- **Records supplied**
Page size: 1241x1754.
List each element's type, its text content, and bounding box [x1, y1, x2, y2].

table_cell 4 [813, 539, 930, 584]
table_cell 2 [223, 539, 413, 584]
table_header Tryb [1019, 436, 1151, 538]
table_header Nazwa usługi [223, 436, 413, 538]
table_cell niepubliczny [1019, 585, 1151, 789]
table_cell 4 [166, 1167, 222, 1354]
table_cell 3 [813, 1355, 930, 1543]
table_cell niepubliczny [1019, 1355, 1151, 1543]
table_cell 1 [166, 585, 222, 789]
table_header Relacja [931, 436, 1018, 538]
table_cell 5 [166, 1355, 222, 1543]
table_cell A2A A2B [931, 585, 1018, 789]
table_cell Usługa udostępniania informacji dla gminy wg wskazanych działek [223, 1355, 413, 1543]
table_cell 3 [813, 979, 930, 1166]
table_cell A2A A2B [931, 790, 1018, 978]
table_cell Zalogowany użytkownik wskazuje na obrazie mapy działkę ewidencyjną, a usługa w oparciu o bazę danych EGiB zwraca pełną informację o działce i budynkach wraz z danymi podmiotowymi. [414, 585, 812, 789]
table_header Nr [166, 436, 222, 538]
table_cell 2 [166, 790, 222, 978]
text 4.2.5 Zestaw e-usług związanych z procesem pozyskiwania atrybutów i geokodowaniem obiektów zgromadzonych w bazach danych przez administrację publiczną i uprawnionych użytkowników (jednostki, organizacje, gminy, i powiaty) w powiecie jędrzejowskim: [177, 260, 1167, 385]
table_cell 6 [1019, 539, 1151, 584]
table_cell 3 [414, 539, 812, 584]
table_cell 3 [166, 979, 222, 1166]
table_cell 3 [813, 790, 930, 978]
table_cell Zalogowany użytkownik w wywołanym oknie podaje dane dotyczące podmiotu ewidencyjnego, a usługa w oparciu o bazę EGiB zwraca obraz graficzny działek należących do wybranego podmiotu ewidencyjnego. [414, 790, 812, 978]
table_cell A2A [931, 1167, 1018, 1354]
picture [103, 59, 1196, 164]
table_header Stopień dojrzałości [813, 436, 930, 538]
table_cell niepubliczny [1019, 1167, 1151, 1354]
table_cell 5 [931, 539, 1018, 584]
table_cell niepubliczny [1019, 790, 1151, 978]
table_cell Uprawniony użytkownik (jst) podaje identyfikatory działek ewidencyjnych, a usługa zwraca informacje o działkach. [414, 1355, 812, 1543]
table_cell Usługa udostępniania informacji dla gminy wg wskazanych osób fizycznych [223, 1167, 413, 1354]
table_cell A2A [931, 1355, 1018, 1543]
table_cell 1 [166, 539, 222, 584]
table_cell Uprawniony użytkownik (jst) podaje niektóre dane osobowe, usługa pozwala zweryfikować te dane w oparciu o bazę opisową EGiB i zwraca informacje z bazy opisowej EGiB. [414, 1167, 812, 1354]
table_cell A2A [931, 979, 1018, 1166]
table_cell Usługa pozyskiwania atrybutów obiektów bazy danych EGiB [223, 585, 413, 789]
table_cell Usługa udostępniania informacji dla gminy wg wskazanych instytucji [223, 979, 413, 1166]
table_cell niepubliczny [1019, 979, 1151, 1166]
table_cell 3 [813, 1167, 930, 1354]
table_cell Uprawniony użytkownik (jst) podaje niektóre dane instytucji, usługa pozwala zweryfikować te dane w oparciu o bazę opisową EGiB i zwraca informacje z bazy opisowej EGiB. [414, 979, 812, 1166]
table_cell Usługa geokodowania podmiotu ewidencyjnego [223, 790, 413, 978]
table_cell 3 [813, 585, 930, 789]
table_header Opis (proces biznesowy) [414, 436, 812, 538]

- **Your goal**
Each entry must be reproduced verbatim.

- **Solution to the exercise**
Page size: 1241x1754.
List each element's type, its text content, and bounding box [x1, y1, x2, y2].

table_cell 4 [813, 539, 930, 584]
table_cell 2 [223, 539, 413, 584]
table_header Tryb [1019, 436, 1151, 538]
table_header Nazwa usługi [223, 436, 413, 538]
table_cell niepubliczny [1019, 585, 1151, 789]
table_cell 4 [166, 1167, 222, 1354]
table_cell 3 [813, 1355, 930, 1543]
table_cell niepubliczny [1019, 1355, 1151, 1543]
table_cell 1 [166, 585, 222, 789]
table_header Relacja [931, 436, 1018, 538]
table_cell 5 [166, 1355, 222, 1543]
table_cell A2A A2B [931, 585, 1018, 789]
table_cell Usługa udostępniania informacji dla gminy wg wskazanych działek [223, 1355, 413, 1543]
table_cell 3 [813, 979, 930, 1166]
table_cell A2A A2B [931, 790, 1018, 978]
table_cell Zalogowany użytkownik wskazuje na obrazie mapy działkę ewidencyjną, a usługa w oparciu o bazę danych EGiB zwraca pełną informację o działce i budynkach wraz z danymi podmiotowymi. [414, 585, 812, 789]
table_header Nr [166, 436, 222, 538]
table_cell 2 [166, 790, 222, 978]
text 4.2.5 Zestaw e-usług związanych z procesem pozyskiwania atrybutów i geokodowaniem obiektów zgromadzonych w bazach danych przez administrację publiczną i uprawnionych użytkowników (jednostki, organizacje, gminy, i powiaty) w powiecie jędrzejowskim: [177, 260, 1167, 385]
table_cell 6 [1019, 539, 1151, 584]
table_cell 3 [414, 539, 812, 584]
table_cell 3 [166, 979, 222, 1166]
table_cell 3 [813, 790, 930, 978]
table_cell Zalogowany użytkownik w wywołanym oknie podaje dane dotyczące podmiotu ewidencyjnego, a usługa w oparciu o bazę EGiB zwraca obraz graficzny działek należących do wybranego podmiotu ewidencyjnego. [414, 790, 812, 978]
table_cell A2A [931, 1167, 1018, 1354]
picture [103, 59, 1196, 164]
table_header Stopień dojrzałości [813, 436, 930, 538]
table_cell niepubliczny [1019, 1167, 1151, 1354]
table_cell 5 [931, 539, 1018, 584]
table_cell niepubliczny [1019, 790, 1151, 978]
table_cell Uprawniony użytkownik (jst) podaje identyfikatory działek ewidencyjnych, a usługa zwraca informacje o działkach. [414, 1355, 812, 1543]
table_cell Usługa udostępniania informacji dla gminy wg wskazanych osób fizycznych [223, 1167, 413, 1354]
table_cell A2A [931, 1355, 1018, 1543]
table_cell 1 [166, 539, 222, 584]
table_cell Uprawniony użytkownik (jst) podaje niektóre dane osobowe, usługa pozwala zweryfikować te dane w oparciu o bazę opisową EGiB i zwraca informacje z bazy opisowej EGiB. [414, 1167, 812, 1354]
table_cell A2A [931, 979, 1018, 1166]
table_cell Usługa pozyskiwania atrybutów obiektów bazy danych EGiB [223, 585, 413, 789]
table_cell Usługa udostępniania informacji dla gminy wg wskazanych instytucji [223, 979, 413, 1166]
table_cell niepubliczny [1019, 979, 1151, 1166]
table_cell 3 [813, 1167, 930, 1354]
table_cell Uprawniony użytkownik (jst) podaje niektóre dane instytucji, usługa pozwala zweryfikować te dane w oparciu o bazę opisową EGiB i zwraca informacje z bazy opisowej EGiB. [414, 979, 812, 1166]
table_cell Usługa geokodowania podmiotu ewidencyjnego [223, 790, 413, 978]
table_cell 3 [813, 585, 930, 789]
table_header Opis (proces biznesowy) [414, 436, 812, 538]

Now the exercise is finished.